Text.
================================
December 20, 1999 09:18pm
Vt. Court Backs Gay-Couple Benefits
by: CHRISTOPHER GRAFF
(MONTPELIER, VT) -— Creating what could be a springboard for the legalization of gay marriage, the Vermont Supreme Court ruled Monday that homosexual couples are entitled to the same benefits and protections as wedded couples of the opposite sex.
The high court stopped short of giving homosexuals the right to marry, leaving it instead to the Legislature to decide whether to legalize same-sex marriages or create some kind of "domestic partnership" status to ensure gay couples' rights.
Gay organizations hailed the decision as the most far-reaching ruling of its kind in the United States and said it represents their best chance of winning the right to marriage for the first time anywhere in this country.
"This is a glorious day," said Evan Wolfson of the Lambda Legal Defense and Education Fund. "Vermont's highest court has ordered an end to unequal treatment of lesbian and gay families."
Until recently, Hawaii had been gay couples' best hope. Hawaii's Supreme Court started the debate nationally when it ruled in 1993 that restrictions against gay marriage violated the state constitution. But last year, Hawaii approved a constitutional amendment against gay marriage.
"We hold that the state is constitutionally required to extend to same-sex couples the common benefits and protections that flow from marriage under Vermont law," Vermont's high court said. "Whether this ultimately takes the form of inclusion within the marriage laws themselves or a parallel `domestic partnership' system or some equivalent statutory alternative rests with the Legislature."
The five-member court was unanimous in saying that gay couples should get the same rights and benefits as heterosexual couples. Those benefits would include access to a spouse's medical, life and disability insurance, hospital visitation and other medical decision-making privileges, spousal support, certain rights of inheritance and homestead protections.
================================
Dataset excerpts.
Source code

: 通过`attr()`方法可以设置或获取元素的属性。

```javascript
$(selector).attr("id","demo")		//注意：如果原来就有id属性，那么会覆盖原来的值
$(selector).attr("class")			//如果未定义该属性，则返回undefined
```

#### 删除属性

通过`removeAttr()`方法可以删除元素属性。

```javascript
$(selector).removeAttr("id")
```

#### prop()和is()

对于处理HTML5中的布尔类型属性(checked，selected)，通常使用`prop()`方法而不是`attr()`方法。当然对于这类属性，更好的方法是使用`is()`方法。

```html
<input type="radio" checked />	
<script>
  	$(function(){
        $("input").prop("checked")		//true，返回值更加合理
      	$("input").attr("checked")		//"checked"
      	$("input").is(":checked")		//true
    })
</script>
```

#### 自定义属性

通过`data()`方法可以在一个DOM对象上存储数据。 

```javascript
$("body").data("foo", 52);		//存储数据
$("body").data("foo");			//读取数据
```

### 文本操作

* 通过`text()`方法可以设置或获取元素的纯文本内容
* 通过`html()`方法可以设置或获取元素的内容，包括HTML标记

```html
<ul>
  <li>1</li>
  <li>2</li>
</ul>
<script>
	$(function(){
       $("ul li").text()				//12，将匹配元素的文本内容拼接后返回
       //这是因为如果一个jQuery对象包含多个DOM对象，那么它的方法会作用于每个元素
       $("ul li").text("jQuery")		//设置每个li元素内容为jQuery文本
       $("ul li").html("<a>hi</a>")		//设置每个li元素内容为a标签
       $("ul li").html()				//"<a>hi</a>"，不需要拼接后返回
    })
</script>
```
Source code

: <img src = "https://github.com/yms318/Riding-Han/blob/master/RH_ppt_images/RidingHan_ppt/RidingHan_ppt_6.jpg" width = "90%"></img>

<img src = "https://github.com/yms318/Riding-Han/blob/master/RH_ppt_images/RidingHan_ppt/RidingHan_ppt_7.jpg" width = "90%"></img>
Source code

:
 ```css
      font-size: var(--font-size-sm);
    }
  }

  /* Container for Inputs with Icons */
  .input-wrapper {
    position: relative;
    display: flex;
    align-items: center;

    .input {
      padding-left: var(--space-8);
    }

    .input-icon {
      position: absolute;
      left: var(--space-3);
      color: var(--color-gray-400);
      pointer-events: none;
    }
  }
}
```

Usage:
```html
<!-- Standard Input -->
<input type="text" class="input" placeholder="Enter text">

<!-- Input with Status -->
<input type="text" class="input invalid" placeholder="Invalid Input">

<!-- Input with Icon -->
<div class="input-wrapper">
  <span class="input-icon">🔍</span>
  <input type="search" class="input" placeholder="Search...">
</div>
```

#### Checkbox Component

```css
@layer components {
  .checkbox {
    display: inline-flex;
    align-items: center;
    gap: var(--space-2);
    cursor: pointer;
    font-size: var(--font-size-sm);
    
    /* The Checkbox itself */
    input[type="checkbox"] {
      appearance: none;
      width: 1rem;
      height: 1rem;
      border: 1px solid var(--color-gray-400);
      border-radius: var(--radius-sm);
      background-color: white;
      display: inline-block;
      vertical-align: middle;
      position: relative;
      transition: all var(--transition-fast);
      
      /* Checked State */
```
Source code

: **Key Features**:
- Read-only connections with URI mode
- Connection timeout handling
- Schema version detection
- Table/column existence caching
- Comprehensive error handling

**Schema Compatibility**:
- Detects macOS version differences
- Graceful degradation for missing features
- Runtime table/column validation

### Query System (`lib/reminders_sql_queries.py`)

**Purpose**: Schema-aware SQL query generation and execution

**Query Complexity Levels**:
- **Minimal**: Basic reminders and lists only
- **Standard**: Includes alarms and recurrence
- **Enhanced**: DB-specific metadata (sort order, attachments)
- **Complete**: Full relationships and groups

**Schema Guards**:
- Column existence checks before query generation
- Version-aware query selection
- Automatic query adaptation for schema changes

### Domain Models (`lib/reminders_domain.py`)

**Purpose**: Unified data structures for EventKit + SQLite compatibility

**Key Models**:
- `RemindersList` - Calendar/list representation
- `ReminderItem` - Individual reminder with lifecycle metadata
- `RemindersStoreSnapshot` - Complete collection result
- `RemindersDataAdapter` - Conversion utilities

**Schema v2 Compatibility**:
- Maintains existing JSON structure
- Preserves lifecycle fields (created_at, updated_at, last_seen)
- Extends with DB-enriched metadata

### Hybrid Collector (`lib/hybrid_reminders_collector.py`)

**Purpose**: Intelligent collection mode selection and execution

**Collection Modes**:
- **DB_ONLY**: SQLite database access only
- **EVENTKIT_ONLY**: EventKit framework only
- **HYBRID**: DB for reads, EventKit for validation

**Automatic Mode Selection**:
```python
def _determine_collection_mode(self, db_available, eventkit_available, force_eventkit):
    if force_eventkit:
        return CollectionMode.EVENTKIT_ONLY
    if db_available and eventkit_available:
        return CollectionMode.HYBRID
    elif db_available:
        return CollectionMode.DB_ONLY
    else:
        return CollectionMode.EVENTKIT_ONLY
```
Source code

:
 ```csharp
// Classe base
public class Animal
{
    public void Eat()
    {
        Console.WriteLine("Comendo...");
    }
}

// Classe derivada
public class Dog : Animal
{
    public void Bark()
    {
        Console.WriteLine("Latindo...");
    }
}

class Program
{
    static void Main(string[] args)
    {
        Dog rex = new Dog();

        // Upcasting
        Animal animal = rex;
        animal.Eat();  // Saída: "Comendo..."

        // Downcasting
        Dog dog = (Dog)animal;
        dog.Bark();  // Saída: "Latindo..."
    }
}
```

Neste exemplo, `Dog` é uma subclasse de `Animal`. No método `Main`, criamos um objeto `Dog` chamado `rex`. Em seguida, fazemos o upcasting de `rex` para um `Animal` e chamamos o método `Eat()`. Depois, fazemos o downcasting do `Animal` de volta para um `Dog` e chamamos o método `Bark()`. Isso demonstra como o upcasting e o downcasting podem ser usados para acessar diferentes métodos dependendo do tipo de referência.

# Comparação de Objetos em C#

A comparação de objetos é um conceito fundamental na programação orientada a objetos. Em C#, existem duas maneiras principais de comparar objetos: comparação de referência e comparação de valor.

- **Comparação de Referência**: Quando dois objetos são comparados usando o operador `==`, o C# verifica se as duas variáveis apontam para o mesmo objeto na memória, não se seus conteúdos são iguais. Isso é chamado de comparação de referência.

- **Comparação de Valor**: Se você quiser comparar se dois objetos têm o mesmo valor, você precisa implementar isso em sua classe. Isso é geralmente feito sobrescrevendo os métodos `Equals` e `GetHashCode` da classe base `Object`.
================================
Required action 1. Copy everything in the article on the Vermont ruling from "The five-member court" down to "and homestead protections.".
Required action 2.
Answer these questions using the article on the Vermont ruling.
(a) In what year did Hawaii's Supreme Court rule that restrictions against gay marriage violated the state constitution?
(b) How many members sit on the Vermont Supreme Court?
(c) What organization is Evan Wolfson with?

Written solution 1.
The five-member court was unanimous in saying that gay couples should get the same rights and benefits as heterosexual couples. Those benefits would include access to a spouse's medical, life and disability insurance, hospital visitation and other medical decision-making privileges, spousal support, certain rights of inheritance and homestead protections.

Written solution 2.
(a) 1993
(b) Five
(c) The Lambda Legal Defense and Education Fund